Sync stores some utility data in your synced cluster to help synchronize data with clients. App Services has optimizations built-in to reduce the amount of utility data stored in synced clusters. If you'd like to reduce the amount of utility data further to suit your use case, see our guide to Optimize Atlas Device Sync Atlas Usage.
In addition to the information in this guide, we recommend following these best practices to ensure optimal performance and a smooth user experience:
- Avoid breaking changes
- Once you've enabled sync, there are limitations on how you can modify your data model. Specifically, sync does not support breaking changes to your object types such as changing a given property's type. If you want to make a breaking change you need to terminate and re-enable sync with the updated data models.
- Define a client reset handler
- To recover from a serious error conditions where the client and server histories diverge, you should define a client reset handler when you open each synced realm with an SDK.
- Define a client maximum offline time
- The App Services backend uses a history of changes to underlying data to synchronize clients. Configure a client maximum offline time to control the number of days of history stored by your App. Clients that have not synchronized in more than that number of days must perform a client reset the next time they connect to the backend.
- Deployment model and geographic regions
- Use a local deployment model when building a Atlas Device Sync application. Configure your App and MongoDB data source to run within the same geographic region and cloud provider.
- Atlas oplog
- Atlas Device Sync requires access to the oplog of your synced cluster. For best results, keep 48 hours of oplog for a cluster using Device Sync.
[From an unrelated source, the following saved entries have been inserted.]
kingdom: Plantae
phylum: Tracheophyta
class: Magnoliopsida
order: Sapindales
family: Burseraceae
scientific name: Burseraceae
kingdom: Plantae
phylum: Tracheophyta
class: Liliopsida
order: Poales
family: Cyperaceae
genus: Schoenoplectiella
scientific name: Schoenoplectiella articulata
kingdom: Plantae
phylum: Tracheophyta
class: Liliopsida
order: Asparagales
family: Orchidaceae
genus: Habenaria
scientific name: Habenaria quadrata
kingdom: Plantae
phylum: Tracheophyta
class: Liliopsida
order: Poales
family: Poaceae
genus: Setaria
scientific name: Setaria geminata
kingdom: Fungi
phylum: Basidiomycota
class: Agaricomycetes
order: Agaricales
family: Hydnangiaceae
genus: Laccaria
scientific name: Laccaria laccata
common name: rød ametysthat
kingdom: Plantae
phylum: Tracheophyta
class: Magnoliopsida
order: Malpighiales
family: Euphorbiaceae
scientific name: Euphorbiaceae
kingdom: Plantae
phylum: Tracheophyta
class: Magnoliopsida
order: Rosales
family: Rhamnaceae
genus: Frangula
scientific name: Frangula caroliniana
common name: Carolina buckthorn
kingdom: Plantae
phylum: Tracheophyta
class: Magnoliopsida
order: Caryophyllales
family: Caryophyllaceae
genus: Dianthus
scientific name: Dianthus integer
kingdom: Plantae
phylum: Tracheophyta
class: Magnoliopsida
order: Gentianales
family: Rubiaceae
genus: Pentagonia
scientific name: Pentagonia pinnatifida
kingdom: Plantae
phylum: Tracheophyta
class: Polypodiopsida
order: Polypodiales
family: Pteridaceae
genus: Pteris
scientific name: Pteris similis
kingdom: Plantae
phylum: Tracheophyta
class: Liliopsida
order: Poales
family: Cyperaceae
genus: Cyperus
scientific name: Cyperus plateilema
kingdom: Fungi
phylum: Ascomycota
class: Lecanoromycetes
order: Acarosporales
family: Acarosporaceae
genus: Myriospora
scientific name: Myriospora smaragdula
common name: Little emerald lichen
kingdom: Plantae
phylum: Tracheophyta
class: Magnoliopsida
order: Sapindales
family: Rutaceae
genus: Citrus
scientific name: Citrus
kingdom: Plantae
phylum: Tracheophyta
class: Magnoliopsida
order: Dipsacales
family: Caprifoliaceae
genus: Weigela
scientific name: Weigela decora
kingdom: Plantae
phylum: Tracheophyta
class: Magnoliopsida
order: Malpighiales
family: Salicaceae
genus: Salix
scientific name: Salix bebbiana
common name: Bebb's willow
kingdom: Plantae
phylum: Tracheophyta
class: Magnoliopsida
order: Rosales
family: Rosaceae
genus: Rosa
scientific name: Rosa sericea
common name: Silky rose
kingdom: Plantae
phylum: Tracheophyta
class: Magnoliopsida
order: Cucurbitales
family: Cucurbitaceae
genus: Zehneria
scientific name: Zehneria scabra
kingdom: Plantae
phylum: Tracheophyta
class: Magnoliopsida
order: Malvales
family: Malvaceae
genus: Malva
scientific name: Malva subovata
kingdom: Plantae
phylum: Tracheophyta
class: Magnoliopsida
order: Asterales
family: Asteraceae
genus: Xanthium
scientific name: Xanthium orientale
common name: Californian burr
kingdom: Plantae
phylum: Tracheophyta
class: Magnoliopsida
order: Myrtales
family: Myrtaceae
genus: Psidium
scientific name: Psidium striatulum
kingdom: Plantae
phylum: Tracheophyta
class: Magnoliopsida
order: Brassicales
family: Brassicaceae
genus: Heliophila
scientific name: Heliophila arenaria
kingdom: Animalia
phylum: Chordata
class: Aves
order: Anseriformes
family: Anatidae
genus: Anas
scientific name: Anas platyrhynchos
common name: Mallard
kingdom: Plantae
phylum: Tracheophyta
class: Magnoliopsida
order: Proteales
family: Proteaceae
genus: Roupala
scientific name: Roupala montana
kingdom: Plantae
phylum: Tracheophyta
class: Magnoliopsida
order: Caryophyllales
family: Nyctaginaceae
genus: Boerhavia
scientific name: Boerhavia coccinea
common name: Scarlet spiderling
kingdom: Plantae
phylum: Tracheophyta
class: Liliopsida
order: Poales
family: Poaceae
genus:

- Atlas Device Sync Schema Data Consistency
- If you create or modify Atlas Device Sync documents using another tool, such as the
mongoshell or MongoDB Compass, be sure the documents validate against the Sync object schema. For more information, see Unsynced Documents.
- Production Load Testing
- Measure performance and identify issues in a scaled-up production deployment with Sync Production Load Testing.
- Write Transaction Size
- When writing large amounts of data, consider using multiple small write transactions instead of a single larger transaction. Depending on your Atlas cluster version and configuration, write transactions greater than 16MB may be rejected by MongoDB and cause the sync operation to fail.
- Atlas Device Sync is the part of realm that handles data synchronization between a Realm Database on one or more clients and MongoDB Atlas.
- Atlas Device Sync enables offline-first app development by handling network loss and recovery automatically.
- Atlas Device Sync has a built-in conflict resolution engine that guarantees strong eventual consistency.
- Atlas Device Sync is included in the client SDKs to simplify app development.